# [Source extract]

---

This 3,100-Year-Old Inscription May Be Linked to a Biblical Judge
A pottery fragment found in Israel bears the name Jerubbaal—a nickname for Gideon ben Yoash, who appears in the Book of Judges
Archaeologists in southern Israel have found a 3,100-year-old fragment of a jug with five letters written in ink that appear to represent the name Jerubbaal, or Yeruba’al.
In the biblical Book of Judges, the name Jerubbaal is used as a nickname for the judge—or leader—Gideon ben Yoash, reports Rossella Tercatin for the Jerusalem Post. The team is unsure whether a connection between the writing and the biblical figure exists but says this is the first time the name has been recorded outside of the text.
The researchers found the pot at an archaeological site in the Shahariya Forest in the Judean Foothills in 2019. They dated it to about 1100 B.C. using pottery typology and radiocarbon dating of materials found in the same location. The findings are newly published in the Jerusalem Journal of Archaeology.
The artifact’s age lines up with the time period depicted in the Book of Judges. Scholars generally believe the book refers to events reported to have occurred between about 1200 and 1050 B.C. Judges tells the story of the Israelites between their arrival in Canaan and Saul’s establishment of the Kingdom of Israel. But the account was probably only written down around 550 B.C.
“As we know, there is considerable debate as to whether biblical tradition reflects reality and whether it is faithful to historical memories from the days of the Judges and the days of David,” say study co-authors Yosef Garfinkel and Sa‘ar Ganor, archaeologists at the Hebrew University of Jerusalem, in a statement. “The name Jerubbaal only appears in the Bible in the period of the Judges, yet now it has also been discovered in an archaeological context, in a stratum dating from this period.”
In the biblical text, Judge Gideon ben Yoash organizes a successful attack against the Midianites and fights against rival Canaanite religions, breaking an altar dedicated to Baal and tearing down an Asherah pole. The scholars note that Gideon is said to have lived a considerable distance from the place where the jug was found, potentially suggesting that the artifact was connected to a different Jerubbaal.
The approximately one-liter jug probably held a valuable liquid such as oil, perfume or medicine, reports Brent Nagtegaal for Watch Jerusalem. The visible writing shows the letters yod, resh, bet, ayin and lamed, with remnants of other characters suggesting the original message was longer.
Regardless of whether the letters on the jug are connected to the biblical text, they represent a rare and valuable clue to the development and spread of writing systems in the region, per the Times of Israel’s Amanda Borschel-Dan. The text is written in early alphabetic Canaanite script; it’s unusual for researchers in Israel to find any writing from the 12th and 11th centuries B.C.
“For decades, there were practically no inscriptions of this era and region, to the point that we were not even sure what the alphabet looked like at that time. There was a gap,” independent epigrapher and historian Michael Langlois, who was not involved in the new research, tells the Times. “These inscriptions are still rare, but they are slowly filling the gap; they not only document the evolution of the alphabet, they show that there was in fact continuity in culture, language and traditions.”

---

# [Activities]
1. In the article about the Jerubbaal inscription, where did researchers find the jug fragment in 2019?
2. Write out the stretch of the article about the Jerubbaal inscription from "The researchers found" through "around 550 B.C.".

# [Information supplied]
---

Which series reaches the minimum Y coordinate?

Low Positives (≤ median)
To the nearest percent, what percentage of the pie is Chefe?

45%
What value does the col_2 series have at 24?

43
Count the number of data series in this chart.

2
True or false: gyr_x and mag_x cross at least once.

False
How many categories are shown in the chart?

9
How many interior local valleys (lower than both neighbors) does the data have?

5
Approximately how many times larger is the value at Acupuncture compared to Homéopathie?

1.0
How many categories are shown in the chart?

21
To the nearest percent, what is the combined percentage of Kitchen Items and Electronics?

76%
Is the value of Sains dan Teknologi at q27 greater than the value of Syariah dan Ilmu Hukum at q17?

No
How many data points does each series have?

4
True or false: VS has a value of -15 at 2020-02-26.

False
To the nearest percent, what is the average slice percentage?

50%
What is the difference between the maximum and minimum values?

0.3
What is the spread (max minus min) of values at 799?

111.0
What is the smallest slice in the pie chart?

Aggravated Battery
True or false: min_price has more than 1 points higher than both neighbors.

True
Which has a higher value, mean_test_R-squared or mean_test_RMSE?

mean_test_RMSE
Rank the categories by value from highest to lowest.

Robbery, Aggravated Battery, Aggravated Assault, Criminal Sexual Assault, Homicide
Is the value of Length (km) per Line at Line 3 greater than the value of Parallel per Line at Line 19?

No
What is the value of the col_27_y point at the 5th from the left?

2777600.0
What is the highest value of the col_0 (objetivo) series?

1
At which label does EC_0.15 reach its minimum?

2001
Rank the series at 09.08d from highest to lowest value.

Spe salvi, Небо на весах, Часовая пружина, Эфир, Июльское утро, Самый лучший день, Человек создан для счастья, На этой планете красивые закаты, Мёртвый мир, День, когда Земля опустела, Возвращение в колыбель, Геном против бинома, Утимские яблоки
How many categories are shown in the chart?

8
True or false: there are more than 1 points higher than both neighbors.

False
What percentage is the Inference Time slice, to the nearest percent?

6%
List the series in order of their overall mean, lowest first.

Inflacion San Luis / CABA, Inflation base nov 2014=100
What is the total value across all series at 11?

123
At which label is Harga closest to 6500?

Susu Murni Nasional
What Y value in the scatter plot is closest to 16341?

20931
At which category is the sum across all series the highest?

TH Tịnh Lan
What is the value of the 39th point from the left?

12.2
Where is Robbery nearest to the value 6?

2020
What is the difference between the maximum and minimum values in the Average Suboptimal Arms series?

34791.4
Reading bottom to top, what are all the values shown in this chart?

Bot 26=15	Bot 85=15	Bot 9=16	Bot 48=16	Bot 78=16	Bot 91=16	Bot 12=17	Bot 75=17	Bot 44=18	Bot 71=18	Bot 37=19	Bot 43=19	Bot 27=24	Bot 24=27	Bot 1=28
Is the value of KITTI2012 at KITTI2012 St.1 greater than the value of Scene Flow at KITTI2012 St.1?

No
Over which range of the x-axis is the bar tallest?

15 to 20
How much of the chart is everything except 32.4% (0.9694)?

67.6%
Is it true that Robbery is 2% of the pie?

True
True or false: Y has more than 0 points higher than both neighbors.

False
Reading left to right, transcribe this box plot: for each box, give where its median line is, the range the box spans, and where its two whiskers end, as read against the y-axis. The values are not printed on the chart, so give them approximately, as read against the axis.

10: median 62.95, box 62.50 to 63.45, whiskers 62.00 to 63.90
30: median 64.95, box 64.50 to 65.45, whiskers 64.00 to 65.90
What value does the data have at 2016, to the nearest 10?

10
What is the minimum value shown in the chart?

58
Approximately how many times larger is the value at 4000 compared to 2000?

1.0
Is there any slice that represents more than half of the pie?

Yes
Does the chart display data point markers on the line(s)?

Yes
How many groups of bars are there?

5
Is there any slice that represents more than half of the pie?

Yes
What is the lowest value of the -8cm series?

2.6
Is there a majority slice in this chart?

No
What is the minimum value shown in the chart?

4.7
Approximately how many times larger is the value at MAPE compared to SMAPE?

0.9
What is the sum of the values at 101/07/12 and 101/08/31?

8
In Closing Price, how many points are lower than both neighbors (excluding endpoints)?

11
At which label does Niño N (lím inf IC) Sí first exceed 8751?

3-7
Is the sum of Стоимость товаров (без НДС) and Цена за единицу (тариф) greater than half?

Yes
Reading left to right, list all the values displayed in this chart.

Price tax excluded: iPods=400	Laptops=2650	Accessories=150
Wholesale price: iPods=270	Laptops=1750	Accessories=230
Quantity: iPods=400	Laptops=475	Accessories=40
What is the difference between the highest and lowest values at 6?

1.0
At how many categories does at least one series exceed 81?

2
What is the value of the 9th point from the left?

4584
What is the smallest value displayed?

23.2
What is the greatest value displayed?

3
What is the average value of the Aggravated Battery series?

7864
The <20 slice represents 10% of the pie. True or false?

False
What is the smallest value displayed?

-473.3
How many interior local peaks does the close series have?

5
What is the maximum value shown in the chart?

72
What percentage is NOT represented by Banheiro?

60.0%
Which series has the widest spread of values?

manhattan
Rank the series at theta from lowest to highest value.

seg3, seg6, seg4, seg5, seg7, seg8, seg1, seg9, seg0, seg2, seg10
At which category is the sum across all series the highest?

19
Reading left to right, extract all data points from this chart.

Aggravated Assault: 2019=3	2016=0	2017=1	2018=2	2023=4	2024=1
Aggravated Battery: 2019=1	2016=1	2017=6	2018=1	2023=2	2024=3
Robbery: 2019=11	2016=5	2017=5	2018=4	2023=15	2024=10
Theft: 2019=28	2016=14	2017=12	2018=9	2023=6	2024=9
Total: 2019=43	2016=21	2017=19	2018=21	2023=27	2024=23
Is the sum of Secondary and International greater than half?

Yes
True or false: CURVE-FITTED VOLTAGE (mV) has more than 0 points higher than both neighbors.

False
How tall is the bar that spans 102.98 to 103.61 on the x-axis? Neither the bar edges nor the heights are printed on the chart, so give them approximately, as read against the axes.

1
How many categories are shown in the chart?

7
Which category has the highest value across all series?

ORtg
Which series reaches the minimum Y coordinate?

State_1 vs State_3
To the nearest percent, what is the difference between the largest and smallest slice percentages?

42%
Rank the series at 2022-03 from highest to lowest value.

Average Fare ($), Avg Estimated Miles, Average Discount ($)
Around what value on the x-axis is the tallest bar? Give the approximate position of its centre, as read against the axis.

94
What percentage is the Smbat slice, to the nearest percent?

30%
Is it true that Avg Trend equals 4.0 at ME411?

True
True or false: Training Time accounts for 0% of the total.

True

---

# [Answers by task]
1. At an archaeological site in the Shahariya Forest in the Judean Foothills.

2.
The researchers found the pot at an archaeological site in the Shahariya Forest in the Judean Foothills in 2019. They dated it to about 1100 B.C. using pottery typology and radiocarbon dating of materials found in the same location. The findings are newly published in the Jerusalem Journal of Archaeology.
The artifact’s age lines up with the time period depicted in the Book of Judges. Scholars generally believe the book refers to events reported to have occurred between about 1200 and 1050 B.C. Judges tells the story of the Israelites between their arrival in Canaan and Saul’s establishment of the Kingdom of Israel. But the account was probably only written down around 550 B.C.